Mas não se engane! Não ache que tudo isso foi uma grande besteira! A fantasia infantil, que alimenta esse mundo imaginário, se faz necessária e, segundo especialistas, não há nada de mal nisso. Muito pelo contrário, é saudável e deve existir. “Não existe uma idade certa para revelar a verdadeira história. Viver a fantasia do Papai Noel é muito saudável pois trabalha o imaginário infantil, que terá a função de auxiliar no desenvolvimento. A fantasia de existir o Papai Noel nada mais é do que trabalhar o conceito da esperança, de acreditar que as coisas são possíveis”, explica o psicólogo credenciado ao Convênio Psicológico do Grupo SIP, André Uniga Junior.

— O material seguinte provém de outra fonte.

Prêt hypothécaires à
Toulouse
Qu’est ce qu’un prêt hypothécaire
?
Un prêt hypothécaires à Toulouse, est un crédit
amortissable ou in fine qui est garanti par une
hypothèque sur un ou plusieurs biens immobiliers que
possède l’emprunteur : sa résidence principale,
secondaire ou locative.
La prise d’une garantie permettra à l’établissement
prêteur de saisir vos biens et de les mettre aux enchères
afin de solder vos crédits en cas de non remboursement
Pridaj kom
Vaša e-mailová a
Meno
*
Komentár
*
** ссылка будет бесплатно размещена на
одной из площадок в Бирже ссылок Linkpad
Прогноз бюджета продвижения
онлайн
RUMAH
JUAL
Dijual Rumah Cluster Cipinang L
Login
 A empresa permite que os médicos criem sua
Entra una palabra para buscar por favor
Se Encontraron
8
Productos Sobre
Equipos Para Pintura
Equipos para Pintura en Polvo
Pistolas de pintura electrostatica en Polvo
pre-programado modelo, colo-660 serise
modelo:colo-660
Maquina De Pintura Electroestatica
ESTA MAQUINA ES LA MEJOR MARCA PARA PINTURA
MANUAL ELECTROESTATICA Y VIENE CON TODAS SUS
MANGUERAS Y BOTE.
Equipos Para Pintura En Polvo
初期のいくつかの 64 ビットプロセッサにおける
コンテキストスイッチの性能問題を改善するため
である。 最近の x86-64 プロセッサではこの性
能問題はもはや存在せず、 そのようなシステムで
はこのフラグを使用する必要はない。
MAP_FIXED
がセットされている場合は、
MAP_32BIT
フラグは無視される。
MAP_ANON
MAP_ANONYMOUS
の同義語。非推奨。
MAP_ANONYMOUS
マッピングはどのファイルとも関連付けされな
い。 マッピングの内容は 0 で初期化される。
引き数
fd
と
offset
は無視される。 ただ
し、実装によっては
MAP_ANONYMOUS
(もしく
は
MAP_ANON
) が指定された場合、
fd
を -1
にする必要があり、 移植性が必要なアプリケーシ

Hoje, como as crianças estão cada vez mais conectadas e rodeadas, desde cedo, de muita informação, é bem provável que elas descubram que o bom velhinho nada mais é do que aquele tio “fofinho”, vestido com uma roupa vermelha, com um saco cheio de papel velho nas costas e, que na verdade, os presentes dados foram comprados pelos pais e avós. No entanto, colocar os pequenos frente a essa realidade faz com que eles sejam inseridos no mundo adulto mais cedo. “Eles se sentem parte de um mundo que ainda não é deles, o que vai tornar um diferencial na relação com os amigos. Mas impedir a vivência dessa fantasia só colocará essa criança mais perto de um mundo que nem sempre é tão fácil”, completa o psicólogo.
E os pais se perguntam: como explicar a verdade? Há alguma fórmula mágica? A resposta é não. “Sempre pontuo que se for contar a verdade, que conte como ela é. Fale que a estória é para crianças e faz parte do mundo imaginário infantil. Mas lembre-se: deixar esse mundo imaginário, para que as crianças acreditem que tudo é possível nessa época do ano, é saudável e alimenta a alma”, finaliza André.